### [PROBLEMS TO WORK ON]
1. In the steampunk corset tutorial, quote the passage starting with "Step 1: What" and going on through "it will take.".
2. Translate this sentence from the steampunk corset tutorial into Spanish: "This particular design took me about fifteen hours to complete."
3. Answer these questions using the steampunk corset tutorial:
(a) About how much did the author spend on bias tape, brown thread, and grommets?
(b) About how long did this corset design take to complete?
(c) About how much fabric does the supply list call for?

### [TEXT BLOCK]
═══

I loves me some steampunk. To honor my new obsession, I decided to outfit myself as a steampunk fairy for upcoming dork festivals. I have over fifteen years of sewing and crafting experience, but anyone with a basic knowledge of machine and hand stitcing (and perhaps a little faith and patience) will be able to make her own beautiful interpretation. Fairy wings are forthcoming and so not pictured, by the way.
Having previously employed myself constructing commissioned costumes, I have a significant storehouse of odds and ends. I made a deliberate attempt to use only what I had on hand for this corset, though I did end up spending about $10 for bias tape, brown thread, and grommets. If you purchase all required supplies, this corset could set you back up to $100, I would imagine.
This particular design took me about fifteen hours to complete. A significant portion of that time was dedicated to hand stitching (and taking photos for this 'ible!). Hand stitching will be an unavoidable aspect of this corset so prepare yourself with some background movies or tunes, maybe a hand brace, and a delicious adult beverage. If you like this instructable, please visit my website at www.ericayoung.com to see more of my tutorials, projects, and passions.
Oh! And in case you haven't noticed, I'm wordy. If you're not a reader, the good news is: I have LOTS of photos. :-) Also, you may be wondering what this has to do with summer since I'm entering the summer sewing contest. The answer? It has everything to do with summer--summer festival attire, summer night out on the town attire (pair this with some sexy jeans and gold high heals for a great look!), summer boredom remedy...
So, with all of that out of the way, let the creativity begin!
Step 1: What You Will Need
Gather Your Supplies
- About 2 yards of fabric--this will depend on your measurements, fabric width, etc. I culled from my pile of scraps a yard of chocolate brown cotton and a blue linen (the linen was actually a pair of pants I upcycled). Ideally, you will need something that complements your necktie selection while also being very sturdy. It's a corset, remember! Lots of tugging and stretching of fabric will ensue and the more sturdy your fabric, the more stress it will take.

═══

(Structured pose outputs)

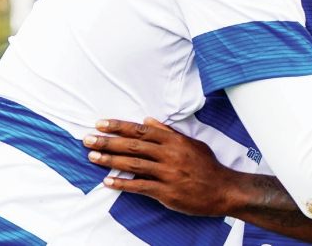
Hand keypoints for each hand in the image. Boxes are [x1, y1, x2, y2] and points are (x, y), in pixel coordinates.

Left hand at [84, 117, 240, 216]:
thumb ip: (168, 132)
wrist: (223, 190)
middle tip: (88, 139)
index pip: (141, 130)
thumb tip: (147, 120)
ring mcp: (168, 173)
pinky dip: (123, 184)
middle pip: (133, 146)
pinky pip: (140, 187)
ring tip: (92, 156)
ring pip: (133, 165)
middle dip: (108, 141)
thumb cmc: (207, 166)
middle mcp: (170, 154)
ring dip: (110, 160)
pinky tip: (107, 181)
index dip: (119, 126)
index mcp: (174, 141)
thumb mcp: (191, 143)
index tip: (101, 124)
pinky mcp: (166, 191)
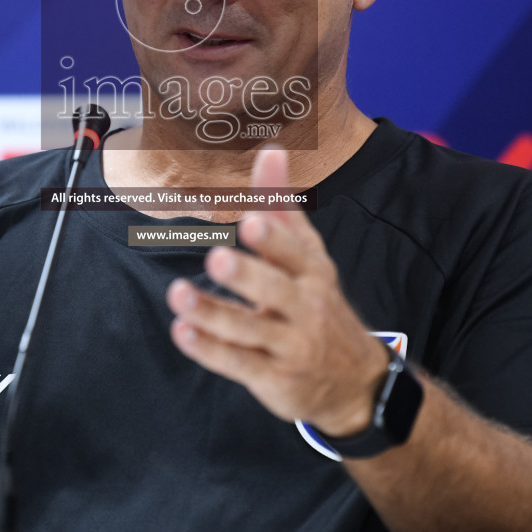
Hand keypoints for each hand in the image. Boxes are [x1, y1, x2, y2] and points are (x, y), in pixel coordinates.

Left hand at [165, 146, 389, 436]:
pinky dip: (209, 349)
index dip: (273, 239)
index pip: (294, 252)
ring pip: (248, 329)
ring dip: (212, 311)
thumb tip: (271, 150)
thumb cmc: (317, 302)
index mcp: (312, 272)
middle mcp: (304, 307)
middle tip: (216, 257)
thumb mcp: (308, 256)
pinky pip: (238, 363)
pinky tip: (182, 332)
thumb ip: (281, 205)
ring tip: (177, 292)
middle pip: (275, 290)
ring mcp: (289, 345)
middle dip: (247, 274)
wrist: (354, 381)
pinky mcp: (272, 378)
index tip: (251, 221)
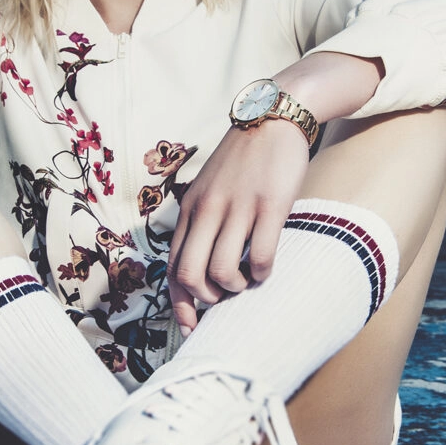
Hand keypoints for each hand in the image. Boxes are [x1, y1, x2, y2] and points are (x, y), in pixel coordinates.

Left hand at [167, 120, 309, 335]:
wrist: (272, 118)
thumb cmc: (241, 161)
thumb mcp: (208, 189)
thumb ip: (201, 223)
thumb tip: (199, 267)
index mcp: (189, 210)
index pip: (173, 267)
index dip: (180, 303)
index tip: (192, 325)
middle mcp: (207, 211)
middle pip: (190, 275)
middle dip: (205, 299)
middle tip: (223, 298)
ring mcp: (237, 209)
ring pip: (222, 271)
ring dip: (235, 288)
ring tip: (246, 281)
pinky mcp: (269, 206)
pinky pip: (261, 257)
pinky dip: (262, 274)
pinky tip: (266, 269)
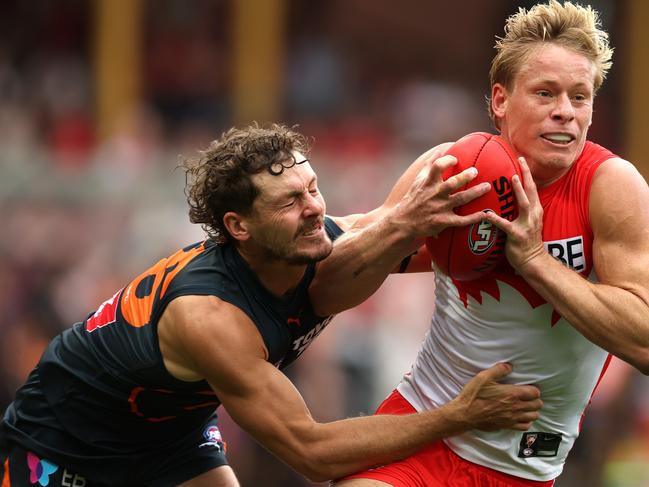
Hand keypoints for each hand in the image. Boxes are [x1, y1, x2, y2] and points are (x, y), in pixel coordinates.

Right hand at [390, 147, 491, 237]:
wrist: (404, 222)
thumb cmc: (413, 199)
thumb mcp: (418, 181)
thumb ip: (429, 166)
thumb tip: (439, 151)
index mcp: (428, 183)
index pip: (437, 167)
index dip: (447, 161)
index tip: (456, 159)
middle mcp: (434, 195)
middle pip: (452, 183)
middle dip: (465, 177)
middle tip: (475, 172)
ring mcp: (440, 209)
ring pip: (460, 200)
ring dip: (475, 193)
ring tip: (487, 187)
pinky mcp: (443, 222)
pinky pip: (461, 220)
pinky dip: (473, 218)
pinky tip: (485, 213)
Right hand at [448, 362, 541, 431]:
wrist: (465, 414)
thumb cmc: (473, 395)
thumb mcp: (483, 377)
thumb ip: (498, 370)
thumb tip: (509, 366)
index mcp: (512, 394)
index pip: (535, 393)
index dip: (534, 389)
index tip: (528, 387)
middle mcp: (515, 407)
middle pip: (537, 404)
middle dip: (535, 399)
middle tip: (528, 396)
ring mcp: (512, 418)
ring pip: (534, 416)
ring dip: (532, 410)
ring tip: (526, 406)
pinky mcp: (507, 426)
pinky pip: (525, 426)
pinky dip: (527, 421)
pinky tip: (521, 417)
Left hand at [483, 157, 545, 271]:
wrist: (532, 260)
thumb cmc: (526, 240)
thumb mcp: (527, 221)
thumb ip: (520, 208)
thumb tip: (510, 195)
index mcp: (535, 209)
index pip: (532, 187)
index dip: (528, 173)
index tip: (522, 158)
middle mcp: (533, 214)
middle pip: (531, 190)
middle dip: (527, 174)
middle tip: (521, 160)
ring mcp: (526, 224)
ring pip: (523, 203)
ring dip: (518, 190)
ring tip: (511, 178)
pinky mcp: (517, 235)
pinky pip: (505, 225)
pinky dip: (496, 219)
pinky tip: (486, 214)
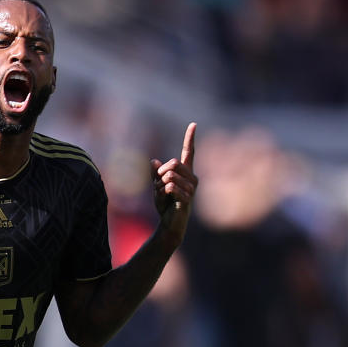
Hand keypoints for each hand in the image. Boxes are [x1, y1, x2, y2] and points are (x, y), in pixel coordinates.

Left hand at [151, 122, 197, 246]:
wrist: (169, 222)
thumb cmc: (166, 204)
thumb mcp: (157, 186)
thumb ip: (156, 174)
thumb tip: (154, 161)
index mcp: (186, 172)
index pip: (189, 152)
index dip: (190, 138)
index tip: (193, 124)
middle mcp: (192, 178)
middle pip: (173, 163)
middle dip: (161, 173)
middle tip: (159, 185)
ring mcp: (191, 188)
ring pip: (170, 176)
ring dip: (160, 186)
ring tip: (163, 195)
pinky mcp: (187, 198)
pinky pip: (171, 187)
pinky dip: (162, 192)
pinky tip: (166, 199)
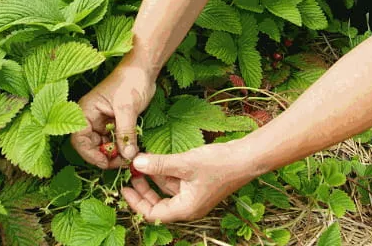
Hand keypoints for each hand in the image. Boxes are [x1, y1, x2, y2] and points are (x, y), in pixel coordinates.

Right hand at [70, 62, 154, 167]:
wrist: (143, 70)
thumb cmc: (131, 82)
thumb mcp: (127, 108)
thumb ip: (125, 132)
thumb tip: (128, 156)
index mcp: (85, 111)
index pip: (79, 139)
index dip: (90, 154)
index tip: (106, 162)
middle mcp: (90, 118)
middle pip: (90, 145)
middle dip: (105, 156)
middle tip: (123, 162)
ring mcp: (102, 121)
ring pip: (103, 145)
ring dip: (115, 154)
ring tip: (130, 157)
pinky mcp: (113, 123)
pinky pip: (113, 140)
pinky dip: (121, 147)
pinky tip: (131, 150)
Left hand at [121, 141, 258, 222]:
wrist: (247, 158)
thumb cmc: (219, 165)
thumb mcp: (184, 163)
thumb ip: (159, 164)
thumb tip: (136, 163)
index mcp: (185, 209)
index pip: (153, 213)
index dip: (137, 202)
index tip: (125, 189)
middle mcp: (189, 206)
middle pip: (158, 204)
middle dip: (143, 190)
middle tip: (129, 175)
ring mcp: (194, 195)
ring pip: (166, 190)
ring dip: (153, 178)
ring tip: (140, 163)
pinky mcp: (198, 184)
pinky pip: (176, 182)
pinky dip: (165, 172)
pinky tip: (157, 160)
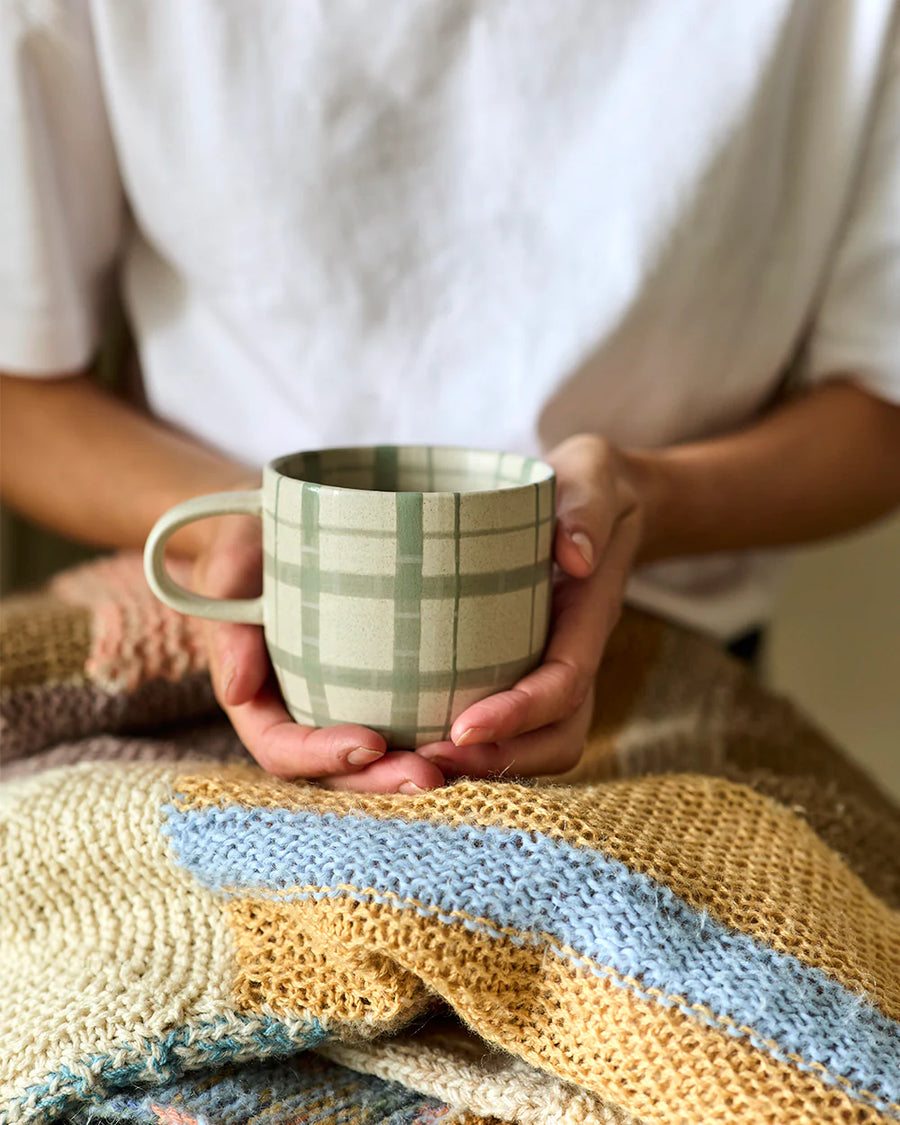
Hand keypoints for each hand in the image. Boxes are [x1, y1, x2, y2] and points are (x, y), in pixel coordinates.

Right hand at [191, 496, 444, 793]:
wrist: (279, 524)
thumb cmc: (247, 543)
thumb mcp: (229, 568)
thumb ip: (228, 624)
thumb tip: (237, 691)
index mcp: (258, 702)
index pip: (282, 749)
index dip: (322, 756)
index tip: (370, 742)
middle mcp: (300, 713)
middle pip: (337, 769)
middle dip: (381, 780)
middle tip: (432, 776)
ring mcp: (338, 704)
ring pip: (375, 758)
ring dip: (414, 767)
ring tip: (463, 765)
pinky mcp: (375, 684)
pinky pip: (403, 719)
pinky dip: (434, 732)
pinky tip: (480, 730)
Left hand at [415, 435, 644, 779]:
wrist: (597, 496)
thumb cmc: (588, 482)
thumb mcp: (591, 473)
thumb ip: (586, 505)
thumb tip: (575, 556)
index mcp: (591, 613)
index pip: (565, 681)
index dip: (519, 713)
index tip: (463, 729)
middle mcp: (576, 651)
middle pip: (558, 735)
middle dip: (500, 758)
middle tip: (426, 761)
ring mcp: (554, 665)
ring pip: (538, 742)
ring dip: (484, 763)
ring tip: (416, 762)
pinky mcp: (526, 666)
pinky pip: (512, 723)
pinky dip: (472, 743)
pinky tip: (416, 737)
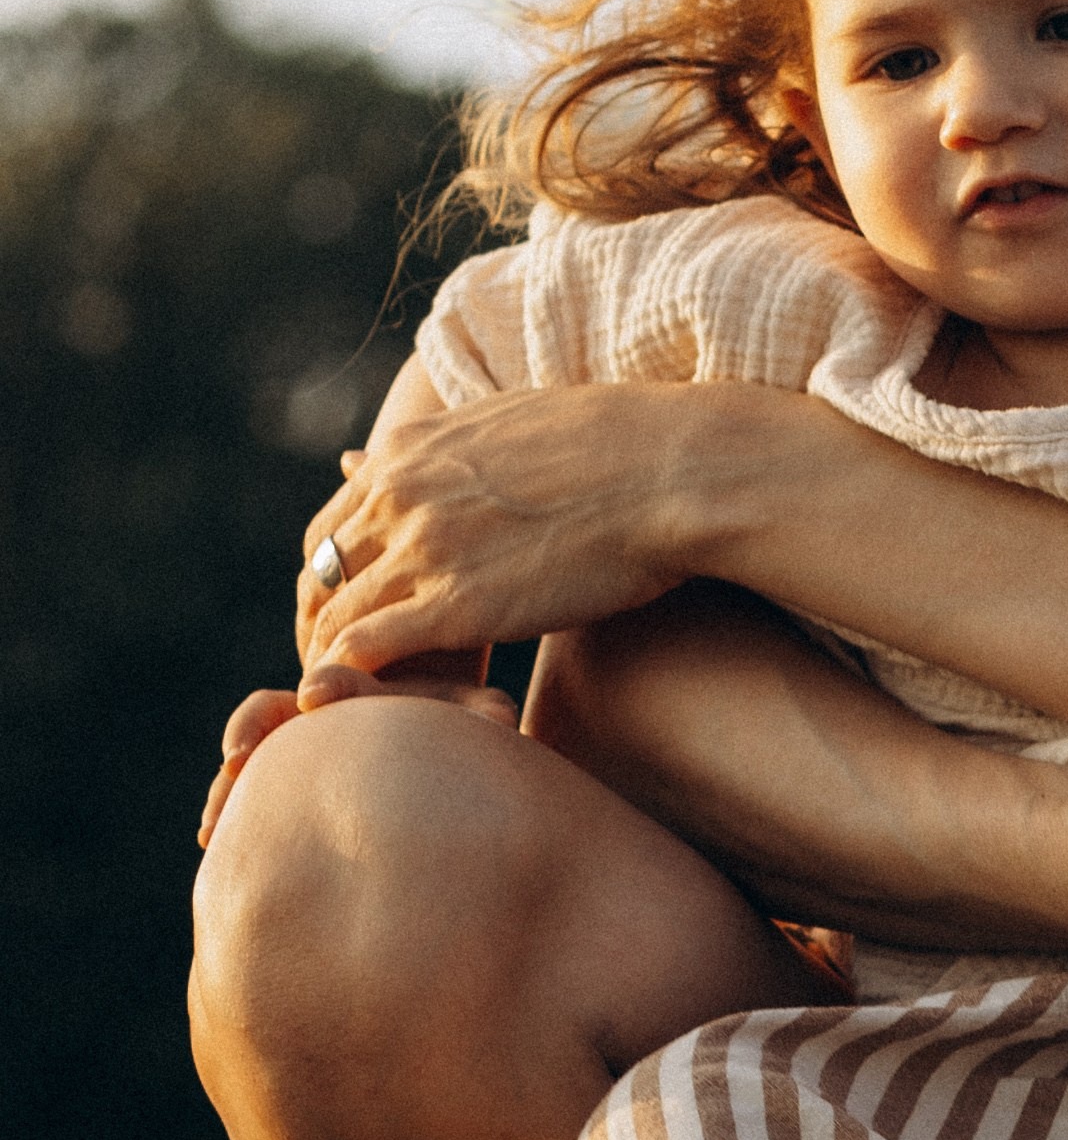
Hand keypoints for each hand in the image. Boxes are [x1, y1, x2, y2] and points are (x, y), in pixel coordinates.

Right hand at [197, 660, 516, 848]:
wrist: (442, 756)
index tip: (315, 697)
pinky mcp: (282, 787)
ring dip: (228, 784)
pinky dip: (229, 813)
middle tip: (238, 757)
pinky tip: (211, 844)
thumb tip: (503, 717)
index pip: (335, 676)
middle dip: (250, 731)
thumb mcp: (472, 715)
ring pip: (250, 758)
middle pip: (271, 711)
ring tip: (212, 823)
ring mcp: (296, 752)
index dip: (326, 684)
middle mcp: (317, 716)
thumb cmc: (459, 727)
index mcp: (361, 685)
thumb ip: (478, 713)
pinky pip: (247, 795)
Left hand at [296, 386, 738, 671]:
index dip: (337, 584)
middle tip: (352, 677)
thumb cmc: (622, 449)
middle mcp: (399, 495)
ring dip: (341, 668)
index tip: (362, 623)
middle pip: (321, 578)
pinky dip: (359, 685)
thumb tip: (362, 459)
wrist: (674, 469)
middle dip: (325, 630)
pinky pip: (364, 652)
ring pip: (333, 620)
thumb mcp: (509, 426)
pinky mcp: (455, 605)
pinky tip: (388, 712)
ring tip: (372, 708)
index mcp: (409, 452)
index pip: (332, 530)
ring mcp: (422, 549)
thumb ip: (438, 455)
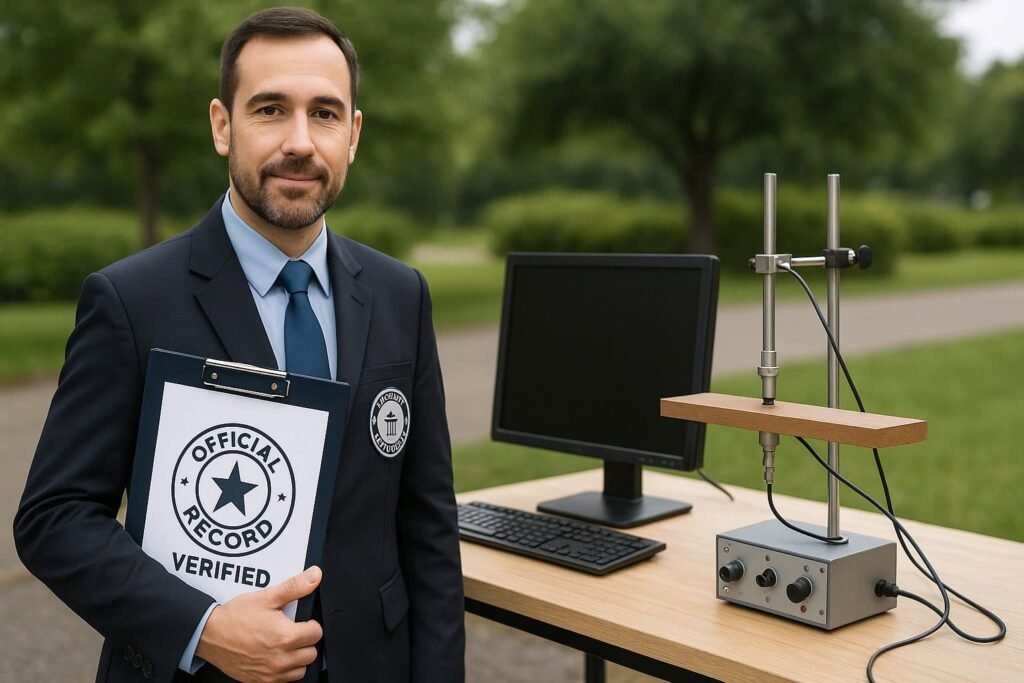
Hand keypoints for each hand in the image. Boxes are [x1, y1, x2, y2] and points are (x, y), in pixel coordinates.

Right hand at [196, 566, 323, 682]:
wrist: (209, 634)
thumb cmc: (235, 617)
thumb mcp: (267, 597)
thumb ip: (294, 587)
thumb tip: (315, 576)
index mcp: (285, 637)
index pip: (316, 633)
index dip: (310, 624)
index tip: (302, 622)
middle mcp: (280, 659)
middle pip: (311, 653)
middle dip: (305, 641)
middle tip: (292, 632)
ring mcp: (270, 674)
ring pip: (300, 670)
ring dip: (297, 658)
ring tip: (285, 645)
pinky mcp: (260, 682)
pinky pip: (284, 681)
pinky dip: (284, 671)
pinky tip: (275, 658)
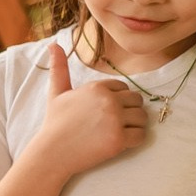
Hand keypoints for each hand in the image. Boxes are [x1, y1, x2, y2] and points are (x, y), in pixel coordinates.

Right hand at [27, 43, 147, 178]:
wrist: (52, 152)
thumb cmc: (55, 122)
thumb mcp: (56, 92)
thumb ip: (59, 68)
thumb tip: (53, 44)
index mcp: (97, 87)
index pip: (124, 88)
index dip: (117, 100)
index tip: (104, 111)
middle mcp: (108, 101)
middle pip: (137, 100)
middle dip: (129, 111)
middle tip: (114, 123)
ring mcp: (114, 120)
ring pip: (142, 118)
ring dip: (134, 125)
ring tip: (118, 131)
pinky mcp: (118, 140)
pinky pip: (141, 136)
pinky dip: (134, 140)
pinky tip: (119, 142)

═══

### [SOLUTION SET]
1.
Step 1: What You Will Need
Gather Your Supplies
- About 2 yards of fabric--this will depend on your measurements, fabric width, etc. I culled from my pile of scraps a yard of chocolate brown cotton and a blue linen (the linen was actually a pair of pants I upcycled). Ideally, you will need something that complements your necktie selection while also being very sturdy. It's a corset, remember! Lots of tugging and stretching of fabric will ensue and the more sturdy your fabric, the more stress it will take.

2. Completar este diseño en particular me llevó unas quince horas.

3.
(a) About $10.
(b) About fifteen hours.
(c) About 2 yards.